Si Knauf est absent des produits en poudre, il est, en revanche, bien présent dans celui des plaques. Comme ses deux concurrents, il a développé des plaques M0 qui suivant leur épaisseur, leur nombre, leur type de montage peuvent assurer les niveaux de protection requis par la réglementation. Outre sa plaque M0, il propose la Fireboard spécial M0, une plaque armée dans la masse de fibres de verre et parementée par un voile en fibres de verre, à très haute résistance au feu et dont les principales applications vont aux cloisons, plafonds, habillages de poutres et poteaux métalliques, conduits de désenfumage et amenées d’air, protection des chemins de câbles. Dans une technologie proche, la plaque Pregyfeu M0 de Lafarge Plâtres contient un cœur en plâtre compris entre 2 parements en voile de verre enduit. De son côté, BPB Placo propose des plaques techniques de résistance au feu M0, telles que Lisaplac M0, Lisaflam et Stucal M0. ­Elles sont toutes le plus souvent vissées sur des agrafes spéciales pour les habillages de poteaux et poutres, sur les ossatures métalliques pour les habillages et les encloisonnements de poteaux.

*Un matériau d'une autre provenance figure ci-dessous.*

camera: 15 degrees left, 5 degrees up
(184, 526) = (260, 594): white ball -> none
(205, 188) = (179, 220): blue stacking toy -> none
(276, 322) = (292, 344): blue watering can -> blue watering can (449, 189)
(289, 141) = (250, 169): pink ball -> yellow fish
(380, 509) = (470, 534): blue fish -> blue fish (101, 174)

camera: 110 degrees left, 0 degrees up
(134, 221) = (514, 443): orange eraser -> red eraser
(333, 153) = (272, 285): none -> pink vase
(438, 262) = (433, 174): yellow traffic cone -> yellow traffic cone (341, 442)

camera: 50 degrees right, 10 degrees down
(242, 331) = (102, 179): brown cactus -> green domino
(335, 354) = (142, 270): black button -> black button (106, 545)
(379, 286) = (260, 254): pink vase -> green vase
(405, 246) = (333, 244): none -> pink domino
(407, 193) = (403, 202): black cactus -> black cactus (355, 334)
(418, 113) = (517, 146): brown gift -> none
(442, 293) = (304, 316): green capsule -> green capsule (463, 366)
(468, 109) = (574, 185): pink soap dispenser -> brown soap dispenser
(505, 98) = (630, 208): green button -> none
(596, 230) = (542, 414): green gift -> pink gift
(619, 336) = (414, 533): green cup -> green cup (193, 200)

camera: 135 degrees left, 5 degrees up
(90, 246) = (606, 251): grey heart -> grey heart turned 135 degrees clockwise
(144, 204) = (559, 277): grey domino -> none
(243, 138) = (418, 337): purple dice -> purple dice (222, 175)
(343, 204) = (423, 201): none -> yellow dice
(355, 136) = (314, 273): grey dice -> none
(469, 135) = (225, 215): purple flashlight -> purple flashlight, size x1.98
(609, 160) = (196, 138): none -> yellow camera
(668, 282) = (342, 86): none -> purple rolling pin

L’épaisseur de protection à mettre en œuvre dépend du type de plaque utilisé, du facteur de massivité des fers pour les structures acier ainsi que de la température de ruine de la structure. On peut noter certains systèmes existants :

– chez BPB Placo : des solutions pour la protection par plaques des structures acier, la réalisation de conduits/gaines de ventilation et de désenfumage ­horizontaux ;

– chez Lafarge Plâtres : des systèmes de conduits horizontaux et verticaux pour le désenfumage et la ventilation et des encoffrements de protection au feu des structures métalliques porteuses (poteaux et poutres) ;

– chez Knauf : des gaines techniques d’habitation, des gaines d’ERP, des conduits de désenfumage horizontaux simple peau, d’amenée d’air simple peau, des systèmes de protection ­poteaux poutres par agrafage et/ou clipsage, et des protections de chemins de câbles électriques. Pour terminer cette revue des solutions actuelles disponibles, on notera aussi que les deux fabricants français de plâtre en poudre proposent chacun des protections au feu des conduits verticaux mettant en œuvre des carreaux de plâtre.